Consider the following set of sequences:
$ S_k(n)= \begin{cases} 1 & \text{$n \equiv0\pmod{k}$}\\ 0 & \text{$n\not\equiv0\pmod{k}$}\\ \end{cases} $
I want to compute a set of functions $f_k:\mathbb{R}\rightarrow\mathbb{R}$ such that:
- $\forall{n}\in\mathbb{N}:f_k(n)=S_k(n)$
- $f_k(x)$ is continuous in the entire domain
- $f_k(x)$ is infinitely differentiable in the entire domain
It's pretty easy for $k=1$:
$f_1(x)=\dfrac{\sin(\frac{4x+1}{2}\pi)+1}{2}$
It's pretty easy for $k=2$:
$f_2(x)=\dfrac{\sin(\frac{2x+1}{2}\pi)+1}{2}$
Intuitively, it looks feasible for $k=3$ using the same technique, though I'm not quite sure how.
It doesn't look feasible for any $k>3$ using the same technique, so I'm looking for alternatives.
Any ideas will be be highly appreciated.
Update: The following formula works for all $k\ge 2$ and was obtained after looking at several examples discussed below; I thought I'd put it at the top for convenience of anyone reading this answer.
$$f_k(x)=\frac1k \sum_{j=0}^{k-1}\cos \frac{2\pi j x}{k}.$$ Each term is periodic mod $k$ so the sum is also. $f_k(0)=1$ since each cosine summed is $1$ and there are $k$ terms, so the initial factor of $(1/k)$ gives $1$ for the function value. Now for $x$ an integer with $1 \le x \le k-1$ we note that the summed cosines are real parts of the associated exponential terms, which are the powers of $e^{2\pi i x/k}$ (from the zero power up to the $k-1$ power). The base here is not $1$ so that the formula for the sum of a finite geometric series applies, and the result is $$\frac{e^{2\pi i x}-1}{e^{2\pi i x/k}-1},$$ which is zero because the numerator is zero($x$ here is an integer between $1$ and $k-1$). Hence $f_k(x)=0$ for integers $x$ not divisible by $k$ as required.
[the following is previous version/ideas]
For $k=3$ take $$f(x)=\frac23\cos\frac{2\pi x}{3}+\frac13.$$ This was a rescaling of the fact that the cosines of multiples of $2\pi/3$ starting at the zero multiple go $1,-1/2,-1/2,1,-1/2,-1/2 \cdots.$ Offhand I don't see a similar trick for larger $k$ since the sequence of cosines of multiples of $2\pi/k$ have more than two values. There might be a way to combine some to give offsets and achieve higher $k$ formulas, however
For $k=4$ take $$f_4(x)=\frac12(\cos \frac{\pi x}{2}+\frac{\cos(\pi x)+1)}{2}).$$ This works by combining the pattern of cosines of multiples of cosines of $\pi/2$ namely $1,0,-1,0,1,0,-1,0,\cdots$ with the values of an alternate formula for $f_2(x)$ namely the second displayed term, and taking their average. At any rate it shows we can go beyond $k=3$ without getting too involved.
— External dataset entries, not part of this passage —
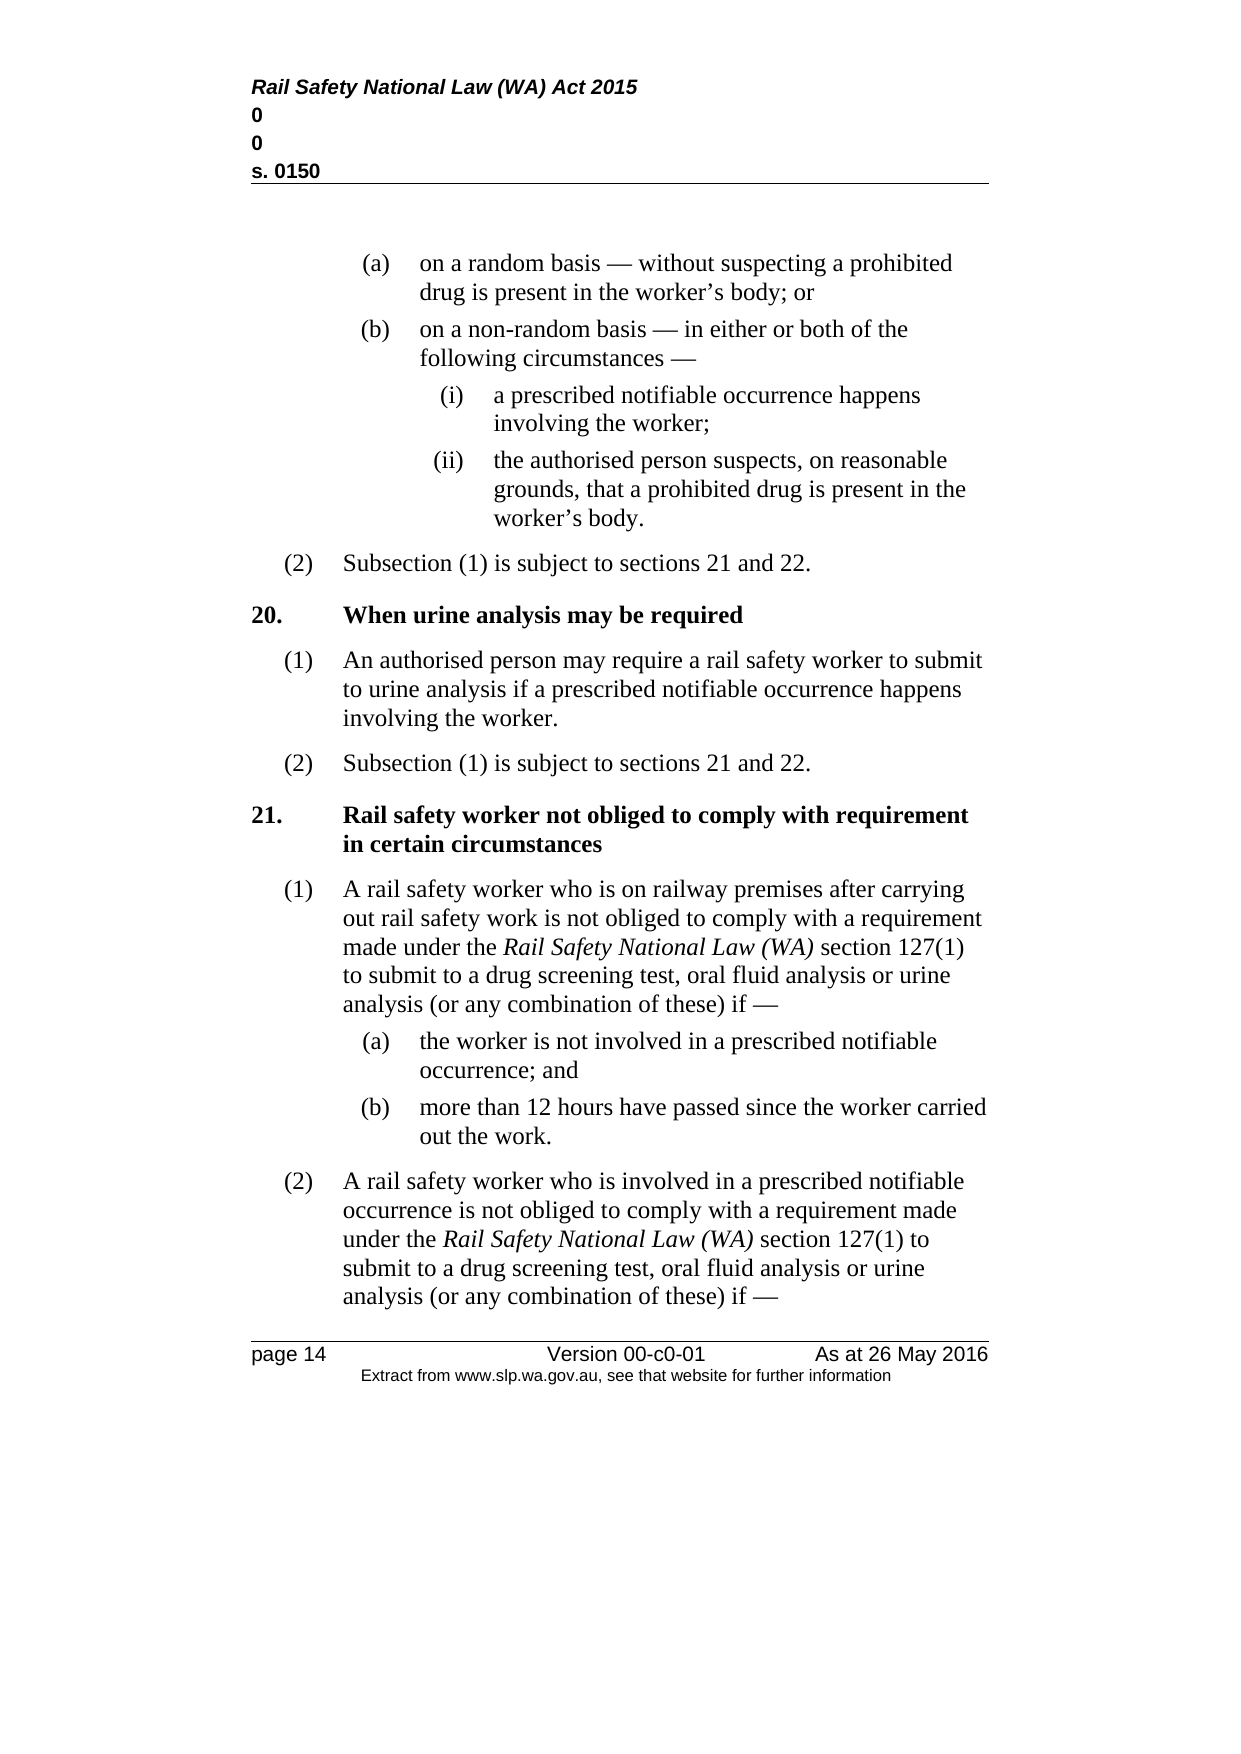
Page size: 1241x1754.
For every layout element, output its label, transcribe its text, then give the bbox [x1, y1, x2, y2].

text (b) more than 12 hours have passed since the worker carried out the work. [251, 1092, 989, 1150]
text (2) Subsection (1) is subject to sections 21 and 22. [251, 548, 989, 577]
text (2) A rail safety worker who is involved in a prescribed notifiable occurrence is not obliged to comply with a requirement made under the Rail Safety National Law (WA) section 127(1) to submit to a drug screening test, oral fluid analysis or urine analysis (or any combination of these) if — [251, 1166, 989, 1310]
text (2) Subsection (1) is subject to sections 21 and 22. [251, 748, 989, 777]
text (1) An authorised person may require a rail safety worker to submit to urine analysis if a prescribed notifiable occurrence happens involving the worker. [251, 646, 989, 732]
text (ii) the authorised person suspects, on reasonable grounds, that a prohibited drug is present in the worker’s body. [251, 446, 989, 532]
subtitle 21. Rail safety worker not obliged to comply with requirement in certain circumstances [251, 800, 989, 858]
subtitle 20. When urine analysis may be required [251, 600, 989, 629]
text (1) A rail safety worker who is on railway premises after carrying out rail safety work is not obliged to comply with a requirement made under the Rail Safety National Law (WA) section 127(1) to submit to a drug screening test, oral fluid analysis or urine analysis (or any combination of these) if — [251, 874, 989, 1018]
text (b) on a non-random basis — in either or both of the following circumstances — [251, 314, 989, 371]
text (i) a prescribed notifiable occurrence happens involving the worker; [251, 380, 989, 437]
text (a) the worker is not involved in a prescribed notifiable occurrence; and [251, 1026, 989, 1084]
text (a) on a random basis — without suspecting a prohibited drug is present in the worker’s body; or [251, 248, 989, 306]
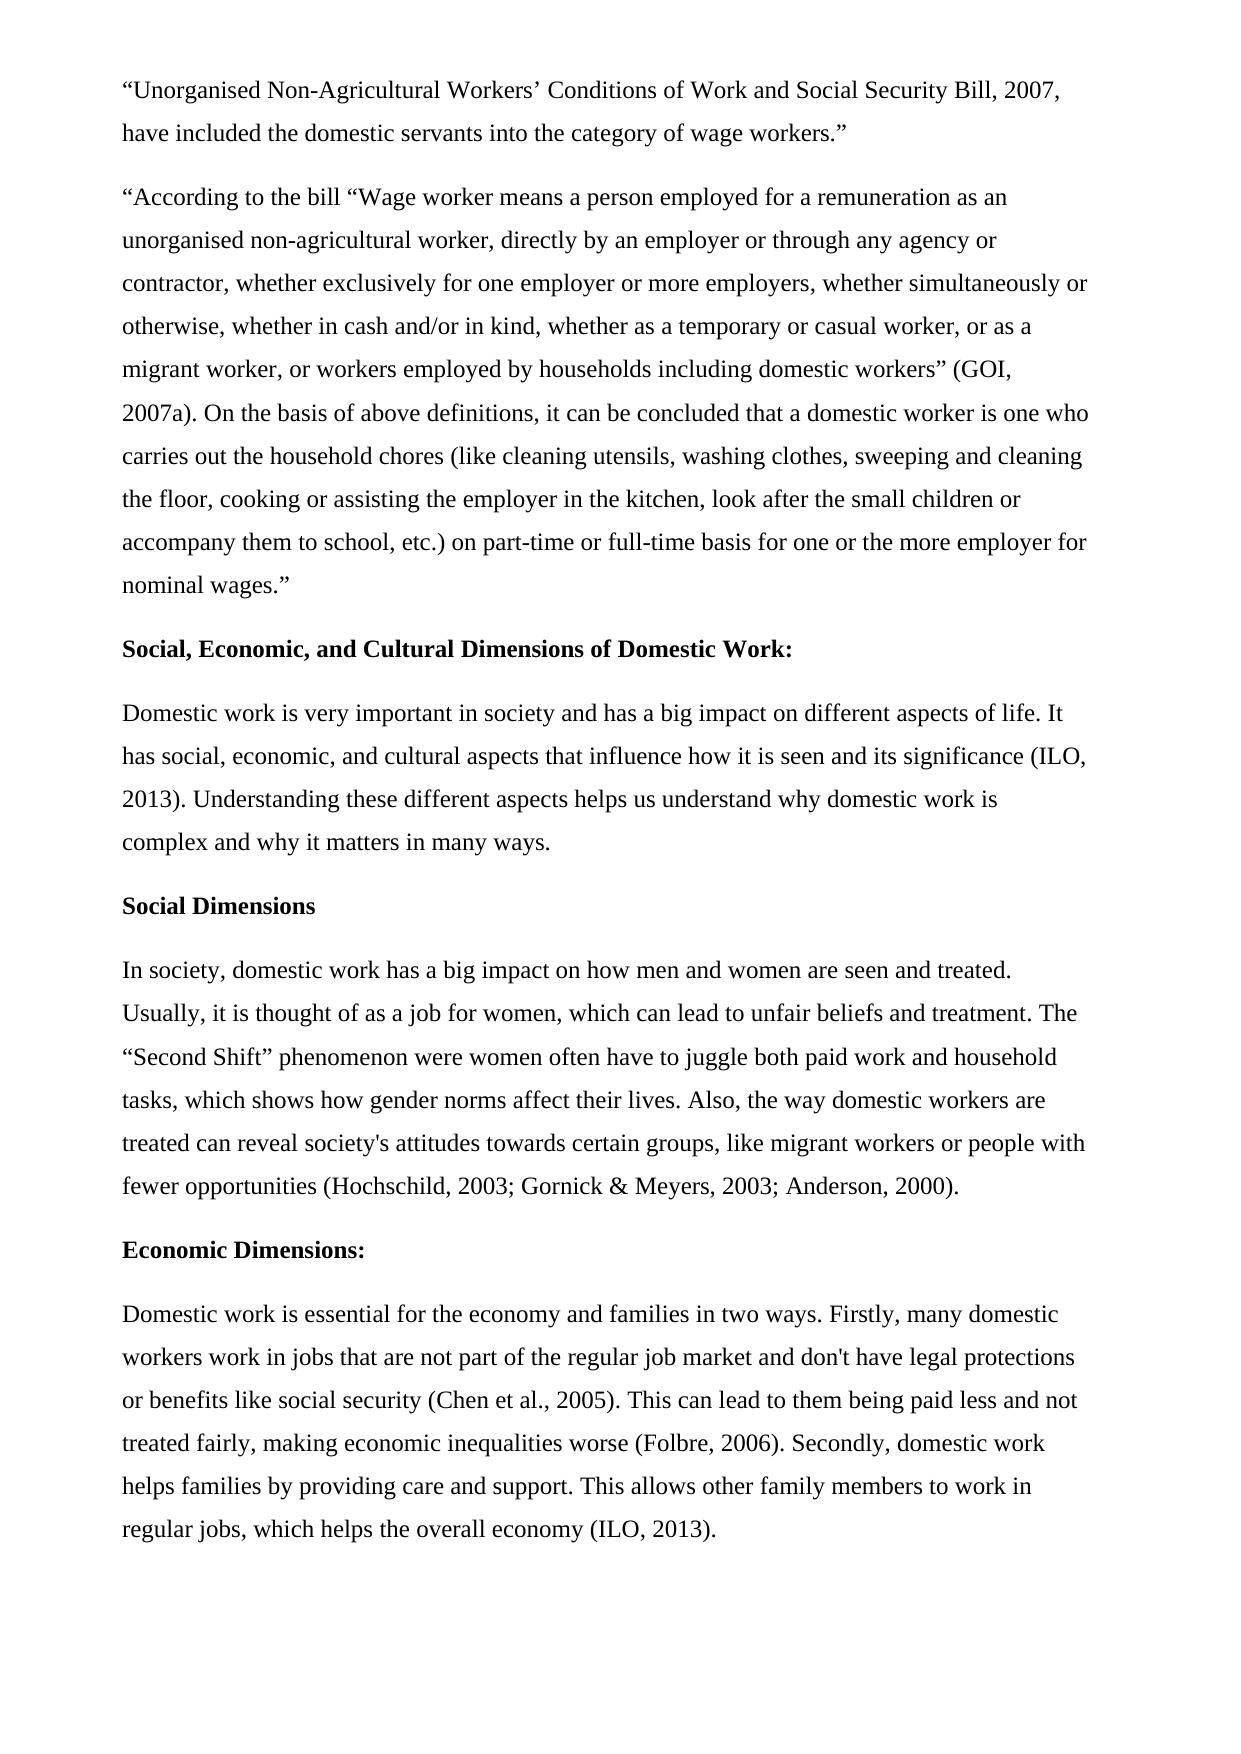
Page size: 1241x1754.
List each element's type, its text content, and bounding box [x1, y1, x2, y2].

text Social Dimensions [122, 891, 1090, 920]
text Domestic work is essential for the economy and families in two ways. Firstly, many domestic workers work in jobs that are not part of the regular job market and don't have legal protections or benefits like social security (Chen et al., 2005). This can lead to them being paid less and not treated fairly, making economic inequalities worse (Folbre, 2006). Secondly, domestic work helps families by providing care and support. This allows other family members to work in regular jobs, which helps the overall economy (ILO, 2013). [122, 1299, 1090, 1543]
text “Unorganised Non-Agricultural Workers’ Conditions of Work and Social Security Bill, 2007, have included the domestic servants into the category of wage workers.” [122, 75, 1090, 147]
text Domestic work is very important in society and has a big impact on different aspects of life. It has social, economic, and cultural aspects that influence how it is seen and its significance (ILO, 2013). Understanding these different aspects helps us understand why domestic work is complex and why it matters in many ways. [122, 698, 1090, 856]
text “According to the bill “Wage worker means a person employed for a remuneration as an unorganised non-agricultural worker, directly by an employer or through any agency or contractor, whether exclusively for one employer or more employers, whether simultaneously or otherwise, whether in cash and/or in kind, whether as a temporary or casual worker, or as a migrant worker, or workers employed by households including domestic workers” (GOI, 2007a). On the basis of above definitions, it can be concluded that a domestic worker is one who carries out the household chores (like cleaning utensils, washing clothes, sweeping and cleaning the floor, cooking or assisting the employer in the kitchen, look after the small children or accompany them to school, etc.) on part-time or full-time basis for one or the more employer for nominal wages.” [122, 182, 1090, 599]
text Economic Dimensions: [122, 1235, 1090, 1264]
text Social, Economic, and Cultural Dimensions of Domestic Work: [122, 634, 1090, 663]
text In society, domestic work has a big impact on how men and women are seen and treated. Usually, it is thought of as a job for women, which can lead to unfair beliefs and treatment. The “Second Shift” phenomenon were women often have to juggle both paid work and household tasks, which shows how gender norms affect their lives. Also, the way domestic workers are treated can reveal society's attitudes towards certain groups, like migrant workers or people with fewer opportunities (Hochschild, 2003; Gornick & Meyers, 2003; Anderson, 2000). [122, 955, 1090, 1200]
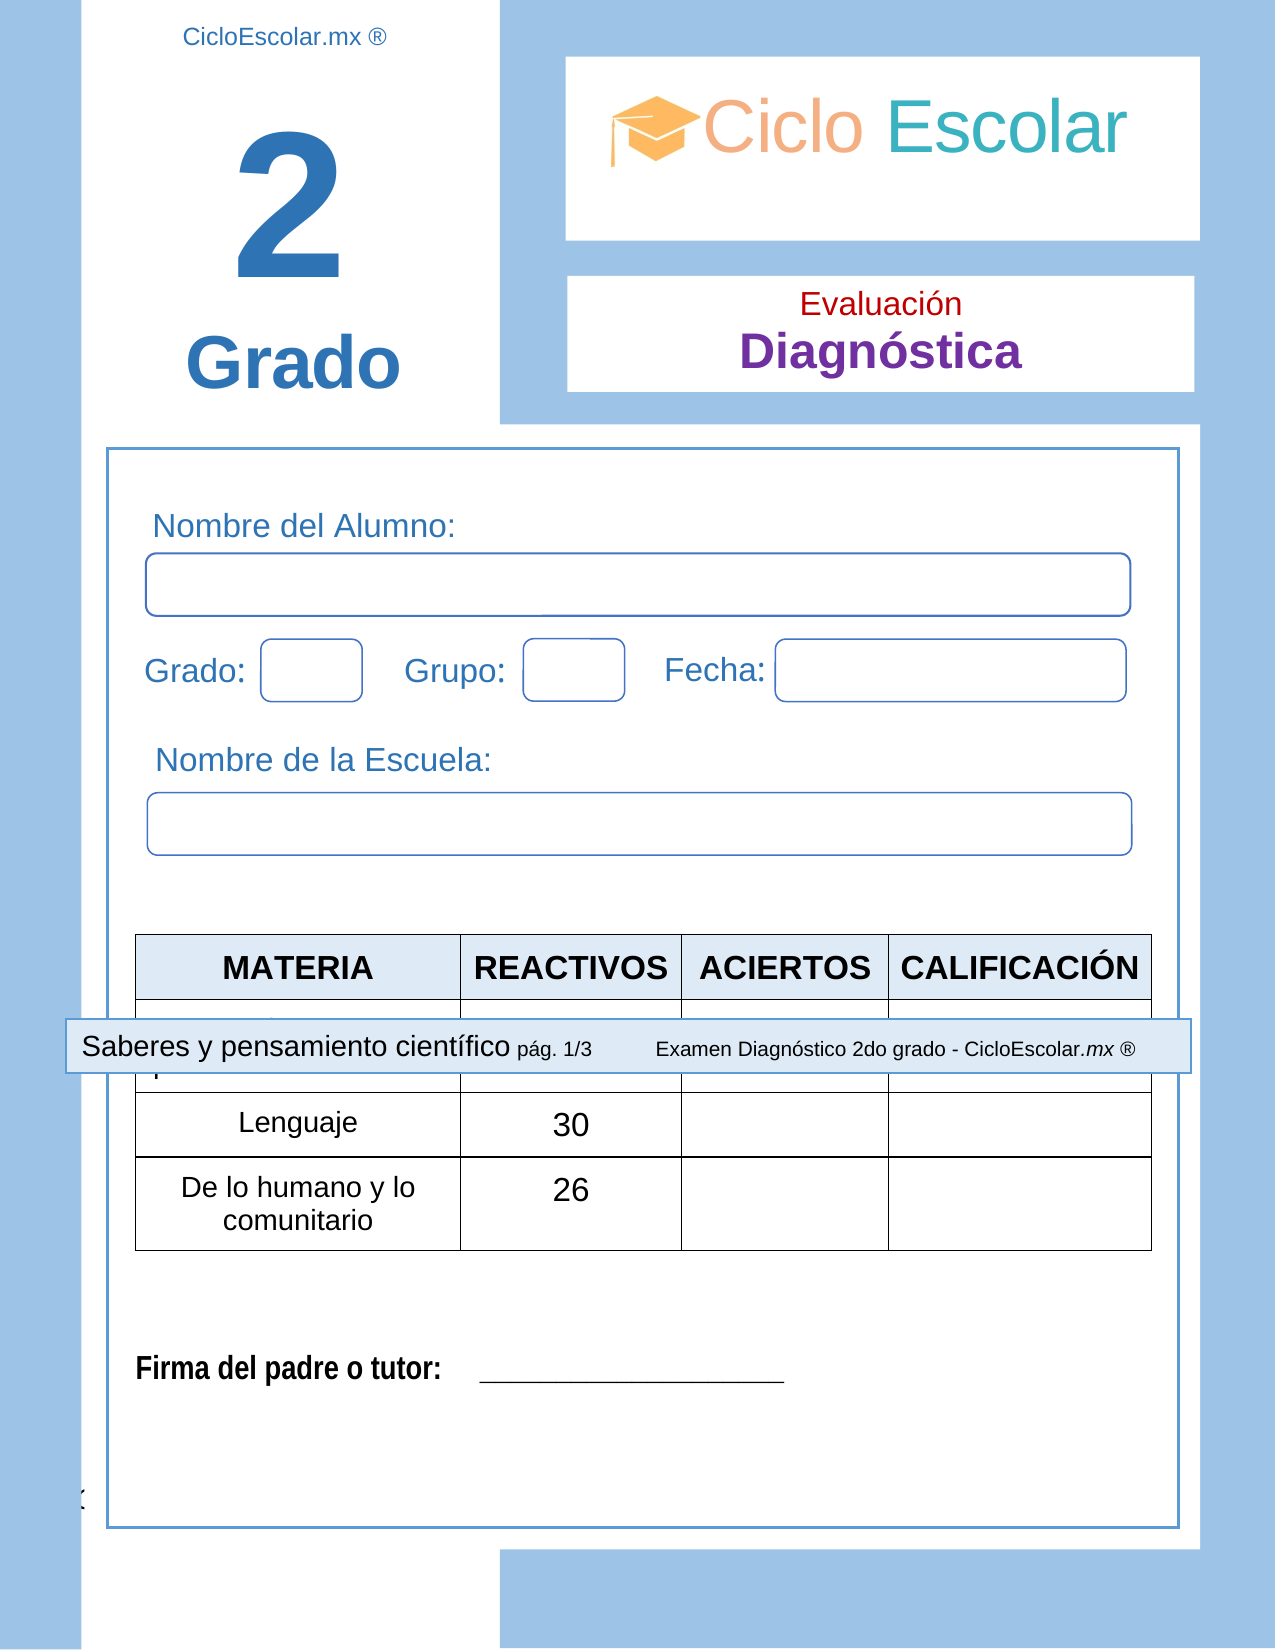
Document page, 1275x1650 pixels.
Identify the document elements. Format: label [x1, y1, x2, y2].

picture [611, 96, 701, 167]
In fact, one can multiply the solutions $f_2$ and $f_3$ to get a formula which works as $f_6.$ Such multiplications would seem to work as long as the two subscripts involved are coprime. I checked this and $f_4\cdot f_3$ works as an example of an $f_{12}.$
ADDED: a way to get an $f_p$ for any odd prime $p$:
Define $$h(x,p)=\cos \frac{2\pi x}{p}$$ and also $$g(x,p)=\sum_{x=0}^{(p-1)/2} h(k \cdot x,p). \tag{*}$$ Then because of what taking multiples of the angles does to the cosines, the sum will cause all except the multiples of $p$ to have the same value. Then one can adjust this $h$ by a linear transform to get a suitable $f_p.$ That is, the values of $h(0),h(1),...$ will give a periodic sequence of the form $a,b,b,...,b,a,b,b,...,b,...$ having period $p$ which may then be adjusted. For example with $p=7$ I get $a=4$ and $b=1/2$ so that mod 7 the sequence so far goes $4,1/2,1/2,1/2,1/2,1/2,1/2,4,...$ with period 7.
This is in a way only a "theory" solution since in general one will not have simple closed forms for the values of the cosine sums.
A final simplification: If in formula $(*)$ we replace the upper summation limit by $p-1$ and initially multiply the sum by $(1/p)$, then the result already works (without need for further adjustment) to give an $f_k$ when $k$ is the odd prime $p$.